The most common indication of kennel cough in cats and dogs is an unpleasant-sounding cough – dry hacking or honking noises sometimes followed by retching. Other symptoms may include a runny nose, sneezing, listlessness, and, in more severe cases, lost appetite, depression, and a low fever. The good news is that kennel cough does not typically affect other bodily organs.
What is the Treatment?
Mild cases of kennel cough often clear up in about ten to fourteen days without medication. The infection will run its course – just as with people and the common cold. Mild over-the-counter cough suppressants such as Children’s Mucinex or Temaril-P can help make your pet more comfortable. Keeping pets in a well-humidified area and using a harness instead of a collar when taking Rover for a walk may also help decrease coughing. Pets with more severe infections that don’t go away will need a course of antibiotics.
Which Pet Breeds Get Kennel Cough?
Given the right circumstances, any dog or cat breed of any age can develop kennel cough. Puppies and kittens, particularly those that have spent time in pet stores with other animals, are particularly susceptible. Flat-nosed dog breeds such as pugs, bulldogs, and boxers are also at an increased risk because of the anatomy of their respiratory airways.
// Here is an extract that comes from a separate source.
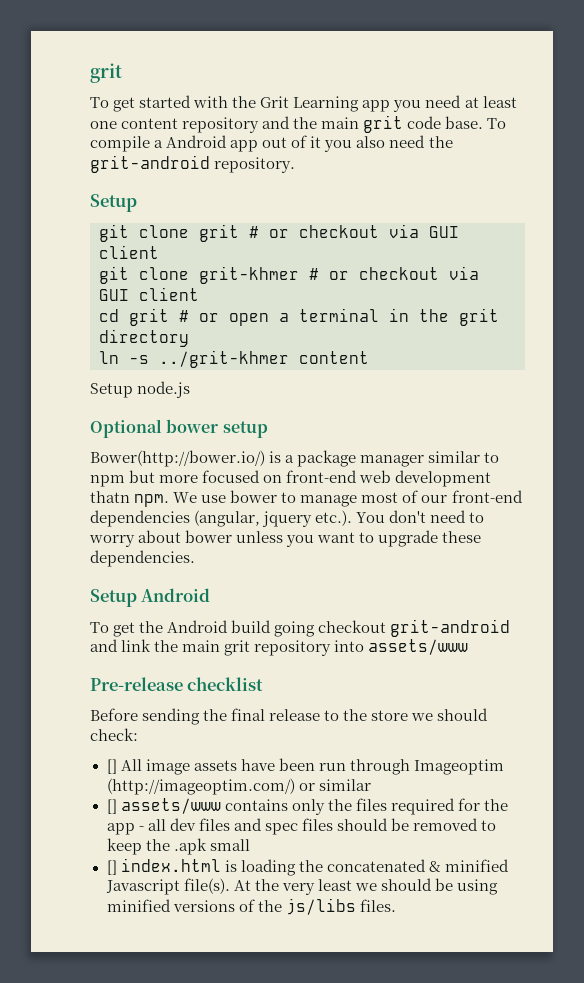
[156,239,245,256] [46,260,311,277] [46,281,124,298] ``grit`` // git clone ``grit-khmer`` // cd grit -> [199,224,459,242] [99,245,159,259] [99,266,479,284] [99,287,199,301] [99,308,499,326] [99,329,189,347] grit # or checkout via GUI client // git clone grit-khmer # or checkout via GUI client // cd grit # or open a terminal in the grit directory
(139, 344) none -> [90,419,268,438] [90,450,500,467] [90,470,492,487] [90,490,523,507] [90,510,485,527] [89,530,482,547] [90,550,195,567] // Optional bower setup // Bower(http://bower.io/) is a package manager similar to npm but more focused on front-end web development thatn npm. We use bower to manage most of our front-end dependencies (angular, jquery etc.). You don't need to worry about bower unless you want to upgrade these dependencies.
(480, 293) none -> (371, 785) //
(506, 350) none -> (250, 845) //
Can Humans Catch Kennel Cough From Their Dog or Cat?
The leading culprit in kennel cough is a bacterium called bordatella bronchiseptica that is closely related to the same causative agent of whooping cough in children. Even so, there is minimal risk of humans with affected pets coming down with kennel cough. However, if you have several pets, it’s important to isolate the one with kennel cough so that the infection doesn’t spread to your other animals.
When Should I Take my Pet with a Cough to a Vet?
Be aware that kennel cough symptoms are quite similar to those associated with more serious conditions such as canine and feline influenza and canine and feline distemper. So, if your pet is coughing contact your vet. Call ahead and explain your pet’s symptoms so your vet can take precautions to prevent the spread of any infectious condition to other animal patients. Although a coughing pet does not normally constitute an emergency situation, it should never be ignored.